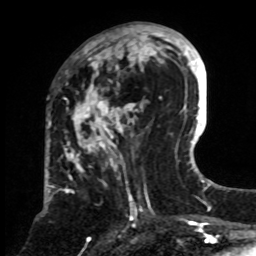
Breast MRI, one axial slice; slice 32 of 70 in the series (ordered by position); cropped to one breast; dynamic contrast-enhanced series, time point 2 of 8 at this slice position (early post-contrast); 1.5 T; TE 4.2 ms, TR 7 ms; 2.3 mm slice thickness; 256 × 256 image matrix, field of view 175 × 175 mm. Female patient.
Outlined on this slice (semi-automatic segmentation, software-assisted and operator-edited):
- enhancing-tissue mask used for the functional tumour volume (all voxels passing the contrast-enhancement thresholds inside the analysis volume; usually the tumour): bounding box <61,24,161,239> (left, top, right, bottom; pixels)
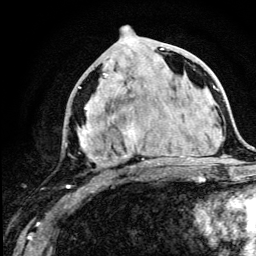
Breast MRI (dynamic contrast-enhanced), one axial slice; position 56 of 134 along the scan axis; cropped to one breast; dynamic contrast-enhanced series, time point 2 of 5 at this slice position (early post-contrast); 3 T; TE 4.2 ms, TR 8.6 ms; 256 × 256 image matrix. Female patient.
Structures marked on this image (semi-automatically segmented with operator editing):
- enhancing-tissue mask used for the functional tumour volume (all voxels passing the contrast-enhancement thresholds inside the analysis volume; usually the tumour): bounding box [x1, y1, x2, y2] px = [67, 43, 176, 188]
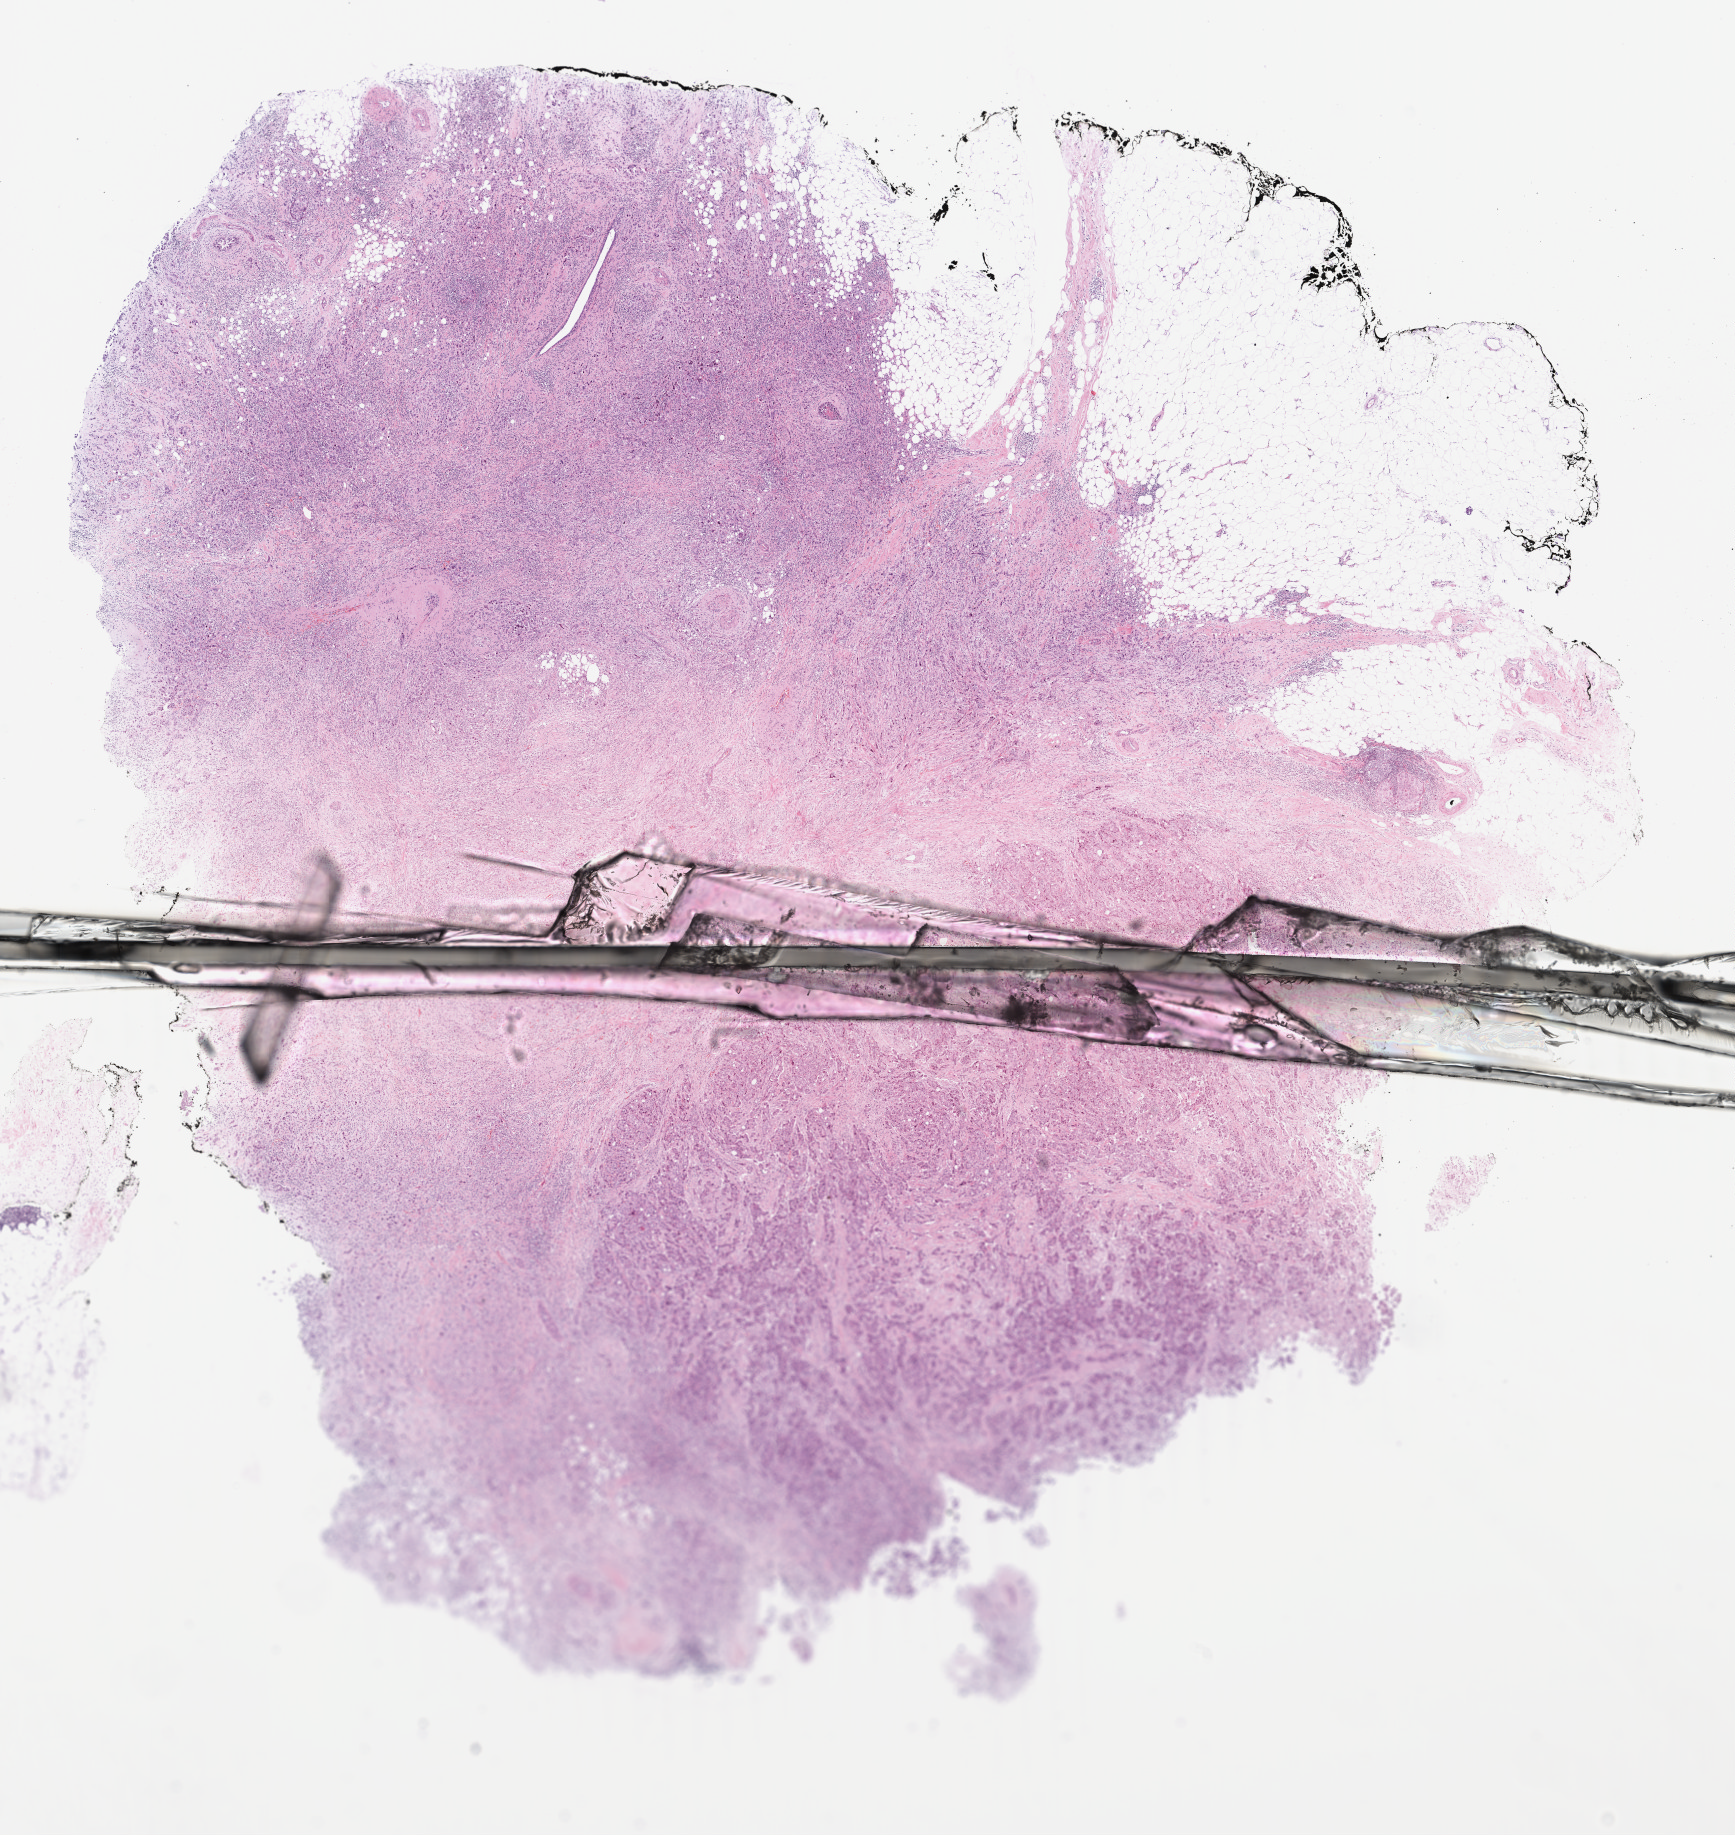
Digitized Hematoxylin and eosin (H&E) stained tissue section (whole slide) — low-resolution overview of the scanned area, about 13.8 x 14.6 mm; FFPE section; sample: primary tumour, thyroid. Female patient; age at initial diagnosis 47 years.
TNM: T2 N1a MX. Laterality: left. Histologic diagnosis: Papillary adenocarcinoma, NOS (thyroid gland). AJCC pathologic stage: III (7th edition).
==
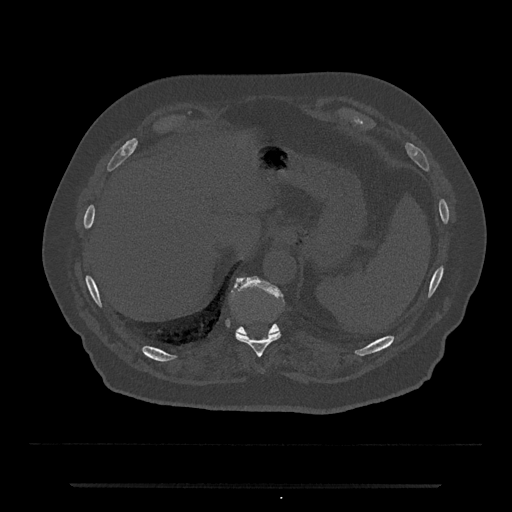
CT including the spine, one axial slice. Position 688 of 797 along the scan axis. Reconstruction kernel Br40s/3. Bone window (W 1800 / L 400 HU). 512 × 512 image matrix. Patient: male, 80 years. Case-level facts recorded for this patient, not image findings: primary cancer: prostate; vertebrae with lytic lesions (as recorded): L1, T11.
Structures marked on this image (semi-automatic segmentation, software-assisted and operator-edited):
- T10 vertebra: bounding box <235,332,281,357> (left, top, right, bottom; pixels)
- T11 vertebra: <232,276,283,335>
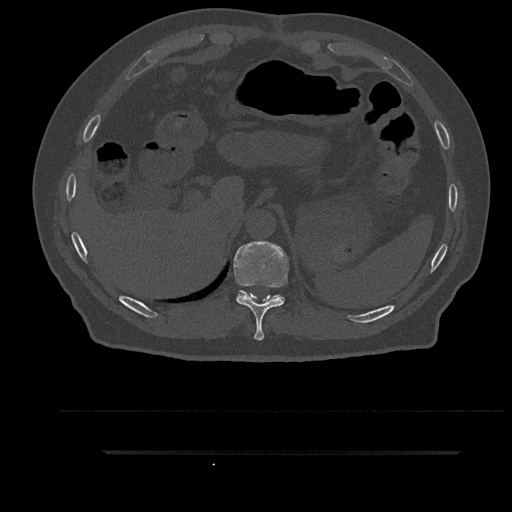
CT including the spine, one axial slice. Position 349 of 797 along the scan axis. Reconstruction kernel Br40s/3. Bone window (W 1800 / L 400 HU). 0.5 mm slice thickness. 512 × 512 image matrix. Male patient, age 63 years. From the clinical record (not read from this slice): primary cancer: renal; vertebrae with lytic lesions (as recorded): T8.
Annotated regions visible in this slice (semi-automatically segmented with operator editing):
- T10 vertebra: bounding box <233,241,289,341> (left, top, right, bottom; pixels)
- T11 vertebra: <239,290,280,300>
==
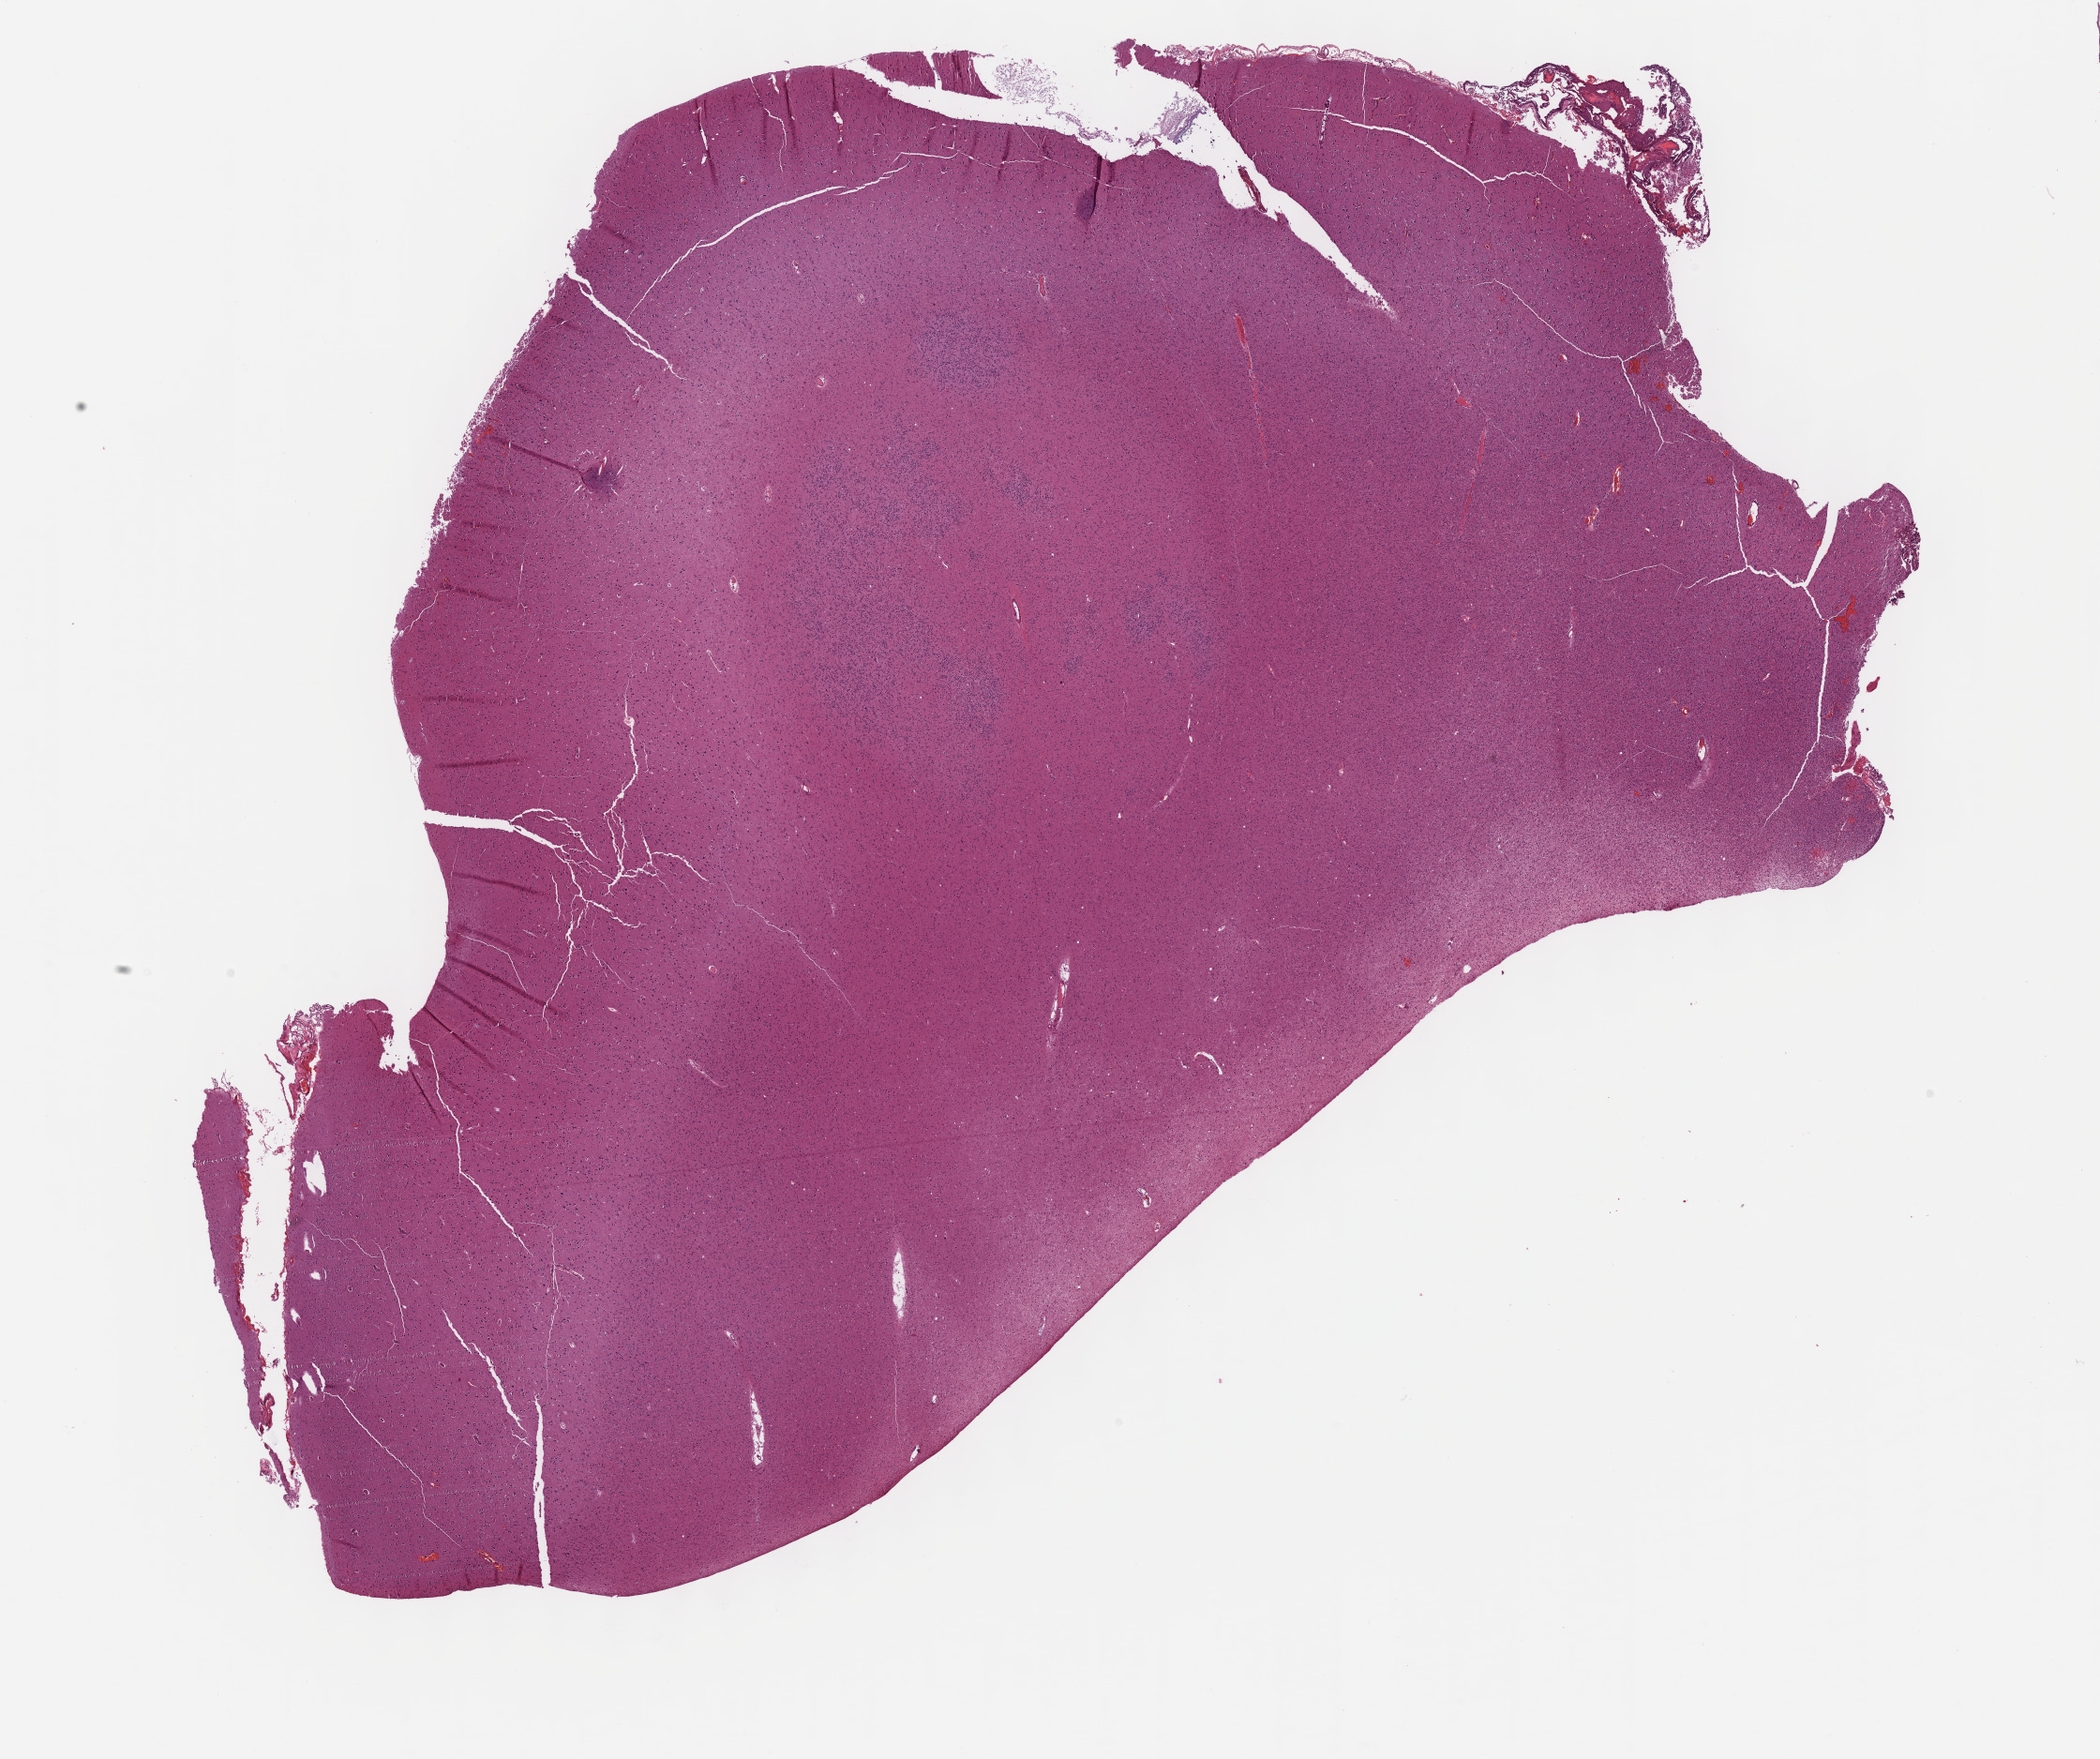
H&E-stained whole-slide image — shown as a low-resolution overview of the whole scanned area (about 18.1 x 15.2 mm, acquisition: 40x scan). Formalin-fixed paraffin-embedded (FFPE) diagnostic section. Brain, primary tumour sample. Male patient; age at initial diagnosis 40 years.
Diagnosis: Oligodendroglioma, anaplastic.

### Task item
Everything from the line with "Outlined on this" through the line with "Structures marked on this image (semi-automatically" in the material above should be transcribed exactly, except the pictures.

### Response for this exercise
Outlined on this slice (semi-automatic segmentation, software-assisted and operator-edited):
- enhancing-tissue mask used for the functional tumour volume (all voxels passing the contrast-enhancement thresholds inside the analysis volume; usually the tumour): bounding box <61,24,161,239> (left, top, right, bottom; pixels)
Breast MRI (dynamic contrast-enhanced), one axial slice; position 56 of 134 along the scan axis; cropped to one breast; dynamic contrast-enhanced series, time point 2 of 5 at this slice position (early post-contrast); 3 T; TE 4.2 ms, TR 8.6 ms; 256 × 256 image matrix. Female patient.
Structures marked on this image (semi-automatically segmented with operator editing):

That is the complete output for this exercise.